**WORK REQUEST 1**.
Answer these questions about the reader comments:
(a) What did one commenter never see in all their mineral exploration years?
(b) What matters more than the error itself, according to the comment about the software industry?
(c) Whose take on the matter would one commenter love to read?
**WORK REQUEST 2**.
Output the reader comments exactly, starting with "What is wrong" and going on through "the problem is)".
**WORK REQUEST 3**.
Pick up the reader comments on the data error where they stop, and add the comments that come next.

SELECTED PASSAGE START

Reader Comments (107)
What's all this mean in English?
In English, they have mixed up the Northern and Southern hemispheres, or in Anglo Saxon they do not know their arse from their elbow. And its twice over as they also think up is down ;)
There was never a drill hole that went from surface to sky in all my mineral exploration years.
What is wrong with the standard of "easy" science these days?
Geoff
Come back Harry. All is forgiven.
In the software industry, mistakes happen frequently and sometimes a minor error can look horrendous to the user(customer), but it's an easy fix.
What matters , is not the error, it's how fast it is fixed and how honest is the explanation.
Did this happen because they were trying to fudge the results and hope no one noticed?
Has anyone thought of just asking John Kennedy about this? Maybe it is a mistake, but maybe not (I've had a quick look at the data files and it's not obvious to me what the problem is)
Upside down data? No problem! Ask Mikey Mann!
Nonsense! This data is all provided by peer-reviewed scientists - so it can't be wrong!
What are 'Reader John McLean's' qualifications? If he has no peer reviewed papers, or is not a practising approved climate scientist, who is he to say that 97% of real scientists are wrong? This is obviously a smear campaign being started by highly-paid Big Oil disinformation specialists... and, in any case, no matter what the data says, it doesn't affect our conclusions....
/sarc - in case anyone needs it... :)
I do hope that Anthony picks up on this. I'd love to read Willis's take on it. The thing is, had the error not been spotted how many government diktats would have been born on the back of it?
Make one kinda proud of a great British institution! Trust me, I'm a Climate Scientist!
This is the body that has repeatedly & consistenty told us through the UNIPCC that the Sun has no significant affect upon Earth's climate, yet recently had the gaul to announce that we could be getting colder NH winters as a result of significantly reduced Solar activity! I do wish they'd make up there minds which it is! No credibility!

SELECTED PASSAGE END
ENTRIES SUPPLIED START

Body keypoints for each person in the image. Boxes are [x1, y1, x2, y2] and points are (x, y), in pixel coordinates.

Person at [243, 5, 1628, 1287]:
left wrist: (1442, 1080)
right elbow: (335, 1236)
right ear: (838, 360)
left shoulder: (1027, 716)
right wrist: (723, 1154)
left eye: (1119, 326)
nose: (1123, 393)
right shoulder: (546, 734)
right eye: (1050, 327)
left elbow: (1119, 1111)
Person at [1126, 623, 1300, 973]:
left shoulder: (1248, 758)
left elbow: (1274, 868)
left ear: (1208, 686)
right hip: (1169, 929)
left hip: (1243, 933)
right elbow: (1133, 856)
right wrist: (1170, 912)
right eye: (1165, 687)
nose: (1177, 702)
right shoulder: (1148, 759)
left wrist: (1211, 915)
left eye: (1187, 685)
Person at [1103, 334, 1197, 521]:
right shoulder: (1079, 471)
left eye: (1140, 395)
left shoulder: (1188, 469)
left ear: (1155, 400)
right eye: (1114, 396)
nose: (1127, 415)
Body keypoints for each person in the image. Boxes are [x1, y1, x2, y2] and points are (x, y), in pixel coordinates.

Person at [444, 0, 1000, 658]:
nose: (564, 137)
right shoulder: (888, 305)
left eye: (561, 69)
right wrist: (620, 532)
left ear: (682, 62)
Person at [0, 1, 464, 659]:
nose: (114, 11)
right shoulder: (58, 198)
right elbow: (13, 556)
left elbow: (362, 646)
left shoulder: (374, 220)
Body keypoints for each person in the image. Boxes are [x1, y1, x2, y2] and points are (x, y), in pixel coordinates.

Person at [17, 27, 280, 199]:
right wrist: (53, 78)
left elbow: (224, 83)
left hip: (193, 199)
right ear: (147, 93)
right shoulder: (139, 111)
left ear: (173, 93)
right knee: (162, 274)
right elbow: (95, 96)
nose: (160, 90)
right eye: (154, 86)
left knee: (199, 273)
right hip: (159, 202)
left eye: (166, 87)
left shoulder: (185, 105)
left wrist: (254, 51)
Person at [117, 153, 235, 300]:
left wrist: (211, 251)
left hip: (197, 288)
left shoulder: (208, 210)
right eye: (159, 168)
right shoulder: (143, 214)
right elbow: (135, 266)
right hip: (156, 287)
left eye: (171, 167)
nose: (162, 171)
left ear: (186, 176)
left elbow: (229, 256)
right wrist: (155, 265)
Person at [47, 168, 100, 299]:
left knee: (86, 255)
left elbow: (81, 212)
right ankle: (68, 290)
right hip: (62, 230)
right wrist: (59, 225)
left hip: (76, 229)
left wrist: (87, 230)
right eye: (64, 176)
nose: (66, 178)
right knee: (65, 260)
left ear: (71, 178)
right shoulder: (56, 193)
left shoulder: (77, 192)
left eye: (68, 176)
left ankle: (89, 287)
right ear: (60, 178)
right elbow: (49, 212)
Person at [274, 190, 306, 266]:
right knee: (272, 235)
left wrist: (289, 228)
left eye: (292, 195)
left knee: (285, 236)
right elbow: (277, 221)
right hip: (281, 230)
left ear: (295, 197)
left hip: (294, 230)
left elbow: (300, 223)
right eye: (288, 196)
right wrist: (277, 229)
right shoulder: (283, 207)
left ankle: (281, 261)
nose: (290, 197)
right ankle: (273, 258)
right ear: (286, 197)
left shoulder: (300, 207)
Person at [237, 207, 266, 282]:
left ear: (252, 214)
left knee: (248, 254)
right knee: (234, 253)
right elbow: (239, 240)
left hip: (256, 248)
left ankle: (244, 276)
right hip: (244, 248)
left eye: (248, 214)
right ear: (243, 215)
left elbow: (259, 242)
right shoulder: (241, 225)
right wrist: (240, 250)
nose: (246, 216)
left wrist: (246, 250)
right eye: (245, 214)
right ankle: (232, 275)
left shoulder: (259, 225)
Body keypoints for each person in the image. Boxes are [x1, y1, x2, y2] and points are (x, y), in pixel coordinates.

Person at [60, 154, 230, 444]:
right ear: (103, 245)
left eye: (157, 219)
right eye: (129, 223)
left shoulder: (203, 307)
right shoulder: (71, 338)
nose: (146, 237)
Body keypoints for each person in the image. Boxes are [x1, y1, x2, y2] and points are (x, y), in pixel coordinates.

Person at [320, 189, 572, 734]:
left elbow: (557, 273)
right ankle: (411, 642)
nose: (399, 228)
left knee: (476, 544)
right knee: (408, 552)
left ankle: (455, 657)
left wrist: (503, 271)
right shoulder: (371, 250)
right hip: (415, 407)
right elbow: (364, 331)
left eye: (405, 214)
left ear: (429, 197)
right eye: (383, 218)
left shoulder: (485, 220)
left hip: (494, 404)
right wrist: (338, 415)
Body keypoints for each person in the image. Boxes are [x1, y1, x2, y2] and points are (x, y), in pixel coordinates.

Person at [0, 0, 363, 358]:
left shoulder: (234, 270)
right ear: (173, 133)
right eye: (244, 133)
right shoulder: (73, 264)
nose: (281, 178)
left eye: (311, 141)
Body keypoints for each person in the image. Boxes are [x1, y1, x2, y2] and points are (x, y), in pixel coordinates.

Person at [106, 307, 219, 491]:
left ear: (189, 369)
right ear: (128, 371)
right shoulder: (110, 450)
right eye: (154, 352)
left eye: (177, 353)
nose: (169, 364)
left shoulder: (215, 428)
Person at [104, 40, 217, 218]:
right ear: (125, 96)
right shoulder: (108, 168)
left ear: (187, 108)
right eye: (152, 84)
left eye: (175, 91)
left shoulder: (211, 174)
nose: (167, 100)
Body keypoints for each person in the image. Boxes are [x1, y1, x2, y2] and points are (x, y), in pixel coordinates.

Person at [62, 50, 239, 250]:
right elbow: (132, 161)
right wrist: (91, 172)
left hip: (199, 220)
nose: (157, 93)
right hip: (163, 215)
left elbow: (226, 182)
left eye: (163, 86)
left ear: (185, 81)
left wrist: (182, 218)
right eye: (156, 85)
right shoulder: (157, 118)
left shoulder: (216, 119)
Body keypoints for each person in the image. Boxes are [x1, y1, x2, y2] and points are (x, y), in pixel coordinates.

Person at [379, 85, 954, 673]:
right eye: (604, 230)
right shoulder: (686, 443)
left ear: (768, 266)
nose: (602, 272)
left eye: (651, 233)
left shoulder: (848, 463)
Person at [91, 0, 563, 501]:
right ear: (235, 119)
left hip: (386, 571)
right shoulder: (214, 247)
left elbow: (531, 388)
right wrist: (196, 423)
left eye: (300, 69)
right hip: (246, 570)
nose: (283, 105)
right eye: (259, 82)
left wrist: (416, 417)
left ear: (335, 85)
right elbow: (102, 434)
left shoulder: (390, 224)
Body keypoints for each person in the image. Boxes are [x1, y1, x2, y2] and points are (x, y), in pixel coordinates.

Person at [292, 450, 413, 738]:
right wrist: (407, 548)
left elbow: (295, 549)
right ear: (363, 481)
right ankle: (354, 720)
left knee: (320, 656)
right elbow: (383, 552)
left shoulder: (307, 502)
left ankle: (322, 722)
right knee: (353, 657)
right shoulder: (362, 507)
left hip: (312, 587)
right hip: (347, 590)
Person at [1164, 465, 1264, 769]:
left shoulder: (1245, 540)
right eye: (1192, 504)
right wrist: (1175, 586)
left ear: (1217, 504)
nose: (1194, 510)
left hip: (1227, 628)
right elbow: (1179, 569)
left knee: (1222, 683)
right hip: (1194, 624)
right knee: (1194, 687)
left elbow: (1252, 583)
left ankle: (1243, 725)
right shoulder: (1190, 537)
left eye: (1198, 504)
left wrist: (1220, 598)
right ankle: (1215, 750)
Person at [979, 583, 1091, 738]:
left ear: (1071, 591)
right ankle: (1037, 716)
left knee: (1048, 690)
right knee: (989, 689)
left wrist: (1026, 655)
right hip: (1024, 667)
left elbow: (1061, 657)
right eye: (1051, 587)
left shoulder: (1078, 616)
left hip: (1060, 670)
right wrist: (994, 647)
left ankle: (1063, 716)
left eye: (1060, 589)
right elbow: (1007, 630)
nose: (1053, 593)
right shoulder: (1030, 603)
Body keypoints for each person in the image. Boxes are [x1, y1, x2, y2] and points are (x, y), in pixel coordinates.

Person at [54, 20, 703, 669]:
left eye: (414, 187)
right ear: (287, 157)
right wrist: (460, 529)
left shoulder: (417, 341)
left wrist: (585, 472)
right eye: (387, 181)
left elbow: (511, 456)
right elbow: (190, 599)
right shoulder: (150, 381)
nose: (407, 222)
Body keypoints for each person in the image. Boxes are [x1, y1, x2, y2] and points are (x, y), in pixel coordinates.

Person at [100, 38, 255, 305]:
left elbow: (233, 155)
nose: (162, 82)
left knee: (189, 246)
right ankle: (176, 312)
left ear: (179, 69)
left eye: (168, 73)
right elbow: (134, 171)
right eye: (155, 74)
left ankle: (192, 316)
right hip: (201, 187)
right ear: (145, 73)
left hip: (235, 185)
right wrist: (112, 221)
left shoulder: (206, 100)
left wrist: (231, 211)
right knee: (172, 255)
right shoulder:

ENTRIES SUPPLIED END

**EXERCISE RESPONSE 1**.
(a) A drill hole that went from surface to sky.
(b) How fast the error is fixed and how honest the explanation is.
(c) Willis's.

**EXERCISE RESPONSE 2**.
What is wrong with the standard of "easy" science these days?
Geoff
Come back Harry. All is forgiven.
In the software industry, mistakes happen frequently and sometimes a minor error can look horrendous to the user(customer), but it's an easy fix.
What matters , is not the error, it's how fast it is fixed and how honest is the explanation.
Did this happen because they were trying to fudge the results and hope no one noticed?
Has anyone thought of just asking John Kennedy about this? Maybe it is a mistake, but maybe not (I've had a quick look at the data files and it's not obvious to me what the problem is)

**EXERCISE RESPONSE 3**.
Mailman. What's it mean in English?
CRU and co. still can't code.
C'mon, it's just through the looking glass. We already know where we are.
===================
The https://crudata.uea.ac.uk/cru/data/temperature/HadSST3-nh.dat file looks fine to me. Either its already fixed or the author of the post is mistaken. Verified by checking the netcdf gridded fields; NH anomalies are warmer in recent years than SH anomalies, which is correct.
I think that EternalOptimist and ATTP have probably got it right, whether the available download data is the same as used for HadSST is not clear, first step clarify what the situation is. If it is an error then it won't be the first time something like this has escaped.
DOES IT REALLY MATTER IN THE END ANYWAY when you average all the numbers together in the end to formulate the so called Index. It's not a real number anyway, it's all realative and all the parameters are at the discretion of the expert. For afterall, they have all the experience and everyone else is a heretic.
Alan: CRU and co. still can't code.
Thinking how much it takes to be a good software engineer, I'm not slightly surprised by missing output quality checks. If no-one is using those files, it is no surprise they are broken.
GIGO^2
Azimuth - from North or South Pole?
Altitude, Azimuth, and Line of Position Comprising Tables for Working Sight ...Table IV page 155A possible source of such confusion is that sometimes Azimuth has been reckoned from the South Pole in astronomy and satellite observations, instead of from the North Pole as in navigation.
Stanford defines Azimuth:
Azimuth Wikipedia
NOAA has historically inverted longitude and time zone definitions:
oh cmon !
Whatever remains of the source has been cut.